→ Parts of the exercise:
1 > In the text below on Edinburgh's Impact Rankings result, what reason does the University give for working toward the Sustainable Development Goals? Answer in one to three sentences.
2 > Please extend the text below on Edinburgh's Impact Rankings result, starting from where it stops.

start Text segment

Times Higher Education has announced the results of its Impact Rankings, a league table of 1,406 universities assessed against the United Nations’ Sustainable Development Goals (SDGs).

Edinburgh is among the top two per cent in the table, ranking 29th with an overall score of 93.9 out of 100 – its best result to date.

The score makes the University the fourth highest ranking Russell Group institution, and the sixth best in the UK.

Milestone year

The University’s top performing category is Industry, Innovation, and Infrastructure, with a score of 99.8 out of 100 putting it in fifth place out of 785 institutions.

The result comes as students and recent graduates launched 100 startup companies in a single year for the first time in 2021/22.

Lorna Baird, Student Enterprise Manager at Edinburgh Innovations shares what it was like to reach this huge milestone: “The University of Edinburgh has an impressive record on student and staff enterprise but reaching 100 student startups, top of the Russell Group, in a year of lockdown was beyond our wildest dreams!

“At Edinburgh Innovations we have put a significant amount of work into creating a dynamic entrepreneurial ecosystem, organising supportive events and activities to encourage our young entrepreneurs and ensuring all staff and students can access information about the enterprise journey.

“All the credit belongs to this inspiring cohort of young people, many of whom are focused on tackling important societal challenges.

“We’re so thrilled and proud of all our company founders and we’re here to support them as they begin, what we hope, will be a long and fruitful journey.

“At the University, we are committed to making the world a better place in all that we do. Aiming to achieve the Sustainable Development Goals is utterly consistent with this commitment and demonstrates our positive contribution to our global future.”

Collin Powers, founder of startup company Ellyra, demonstrating his virtual reality tennis training software.

end Text segment
start Records provided

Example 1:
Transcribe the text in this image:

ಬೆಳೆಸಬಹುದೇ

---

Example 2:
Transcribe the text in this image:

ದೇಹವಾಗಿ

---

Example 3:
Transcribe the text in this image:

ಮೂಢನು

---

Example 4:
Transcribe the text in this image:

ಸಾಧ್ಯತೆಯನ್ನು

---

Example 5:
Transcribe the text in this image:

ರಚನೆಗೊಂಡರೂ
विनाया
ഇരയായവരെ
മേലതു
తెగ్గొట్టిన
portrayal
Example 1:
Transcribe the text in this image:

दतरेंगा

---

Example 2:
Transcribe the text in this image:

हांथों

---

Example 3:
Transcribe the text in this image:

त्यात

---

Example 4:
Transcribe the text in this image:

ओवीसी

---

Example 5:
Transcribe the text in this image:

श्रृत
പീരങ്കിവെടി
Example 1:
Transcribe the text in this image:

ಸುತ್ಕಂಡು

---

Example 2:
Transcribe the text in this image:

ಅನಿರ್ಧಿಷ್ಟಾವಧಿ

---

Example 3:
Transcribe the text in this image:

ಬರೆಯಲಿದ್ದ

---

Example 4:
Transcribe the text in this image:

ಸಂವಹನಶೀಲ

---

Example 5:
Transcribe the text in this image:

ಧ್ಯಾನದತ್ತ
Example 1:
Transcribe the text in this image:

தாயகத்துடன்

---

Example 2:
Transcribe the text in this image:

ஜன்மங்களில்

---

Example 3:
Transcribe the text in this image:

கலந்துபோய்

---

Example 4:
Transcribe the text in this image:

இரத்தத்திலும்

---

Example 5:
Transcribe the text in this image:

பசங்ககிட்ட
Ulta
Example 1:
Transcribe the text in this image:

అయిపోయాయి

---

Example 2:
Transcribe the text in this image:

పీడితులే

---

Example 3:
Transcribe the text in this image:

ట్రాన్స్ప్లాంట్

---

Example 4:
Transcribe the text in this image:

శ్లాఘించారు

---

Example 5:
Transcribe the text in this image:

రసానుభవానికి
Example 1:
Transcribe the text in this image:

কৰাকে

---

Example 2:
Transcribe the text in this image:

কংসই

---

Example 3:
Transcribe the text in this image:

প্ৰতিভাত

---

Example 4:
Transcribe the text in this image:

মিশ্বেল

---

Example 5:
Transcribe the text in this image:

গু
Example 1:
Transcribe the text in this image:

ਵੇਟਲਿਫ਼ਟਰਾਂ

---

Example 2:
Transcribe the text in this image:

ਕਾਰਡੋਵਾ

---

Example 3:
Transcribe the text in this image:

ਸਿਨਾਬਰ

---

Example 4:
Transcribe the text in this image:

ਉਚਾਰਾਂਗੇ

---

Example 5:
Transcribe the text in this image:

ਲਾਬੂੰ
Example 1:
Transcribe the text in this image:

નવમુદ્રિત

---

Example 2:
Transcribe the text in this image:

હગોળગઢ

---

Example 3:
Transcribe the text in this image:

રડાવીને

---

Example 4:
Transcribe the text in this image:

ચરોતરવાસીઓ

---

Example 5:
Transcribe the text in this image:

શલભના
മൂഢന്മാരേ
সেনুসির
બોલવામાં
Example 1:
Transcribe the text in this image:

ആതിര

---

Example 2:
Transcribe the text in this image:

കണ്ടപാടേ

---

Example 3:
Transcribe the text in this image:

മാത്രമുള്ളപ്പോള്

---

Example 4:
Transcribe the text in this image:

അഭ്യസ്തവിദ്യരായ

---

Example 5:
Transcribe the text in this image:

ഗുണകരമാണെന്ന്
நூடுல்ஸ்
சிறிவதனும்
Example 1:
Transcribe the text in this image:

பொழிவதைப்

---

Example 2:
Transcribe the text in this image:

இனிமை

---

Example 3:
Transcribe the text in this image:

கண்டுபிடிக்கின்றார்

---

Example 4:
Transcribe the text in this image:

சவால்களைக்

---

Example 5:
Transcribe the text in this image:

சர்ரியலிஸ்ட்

end Records provided

→ Answer set:
1 > The University says it is committed to making the world a better place in all that it does. Aiming to achieve the Sustainable Development Goals is utterly consistent with that commitment and shows its positive contribution to the global future.

2 >
Of the 100 start-ups, 43 were founded by women, and 21 of the businesses define themselves as social enterprises, meaning they exist to benefit society.

Net zero goals

Partnership for the Goals, and Responsible Consumption and Production, were also high scoring categories for the University, with rankings of ninth and 32nd respectively.

The rankings consider the University’s strategy to become a net zero waste organisation by 2030 by putting circular economy thinking, waste prevention and recycling at the forefront of its relationship with resources and management of our estates.

The IT Reuse project is one such initiative. It looks to support staff across the University to fix or find a new home for PCs and other electronics. Reusing the equipment in this way saves money, carbon and waste, and the IT Reuse team have also been able to donate old machines to local communities.

Bradley Richards is an IT Reuse Technician in the Social Responsibility and Sustainability team. He has been running the project for several years.

Bradley manages the IT Reuse project.

“I feel that being able to give something back to the community is very rewarding. With the large number of devices being circulated through the University, it only makes sense to reuse or repurpose these devices. I have always felt that if you are in a position to help, then you should, especially if it will positively impact the lives of those less fortunate.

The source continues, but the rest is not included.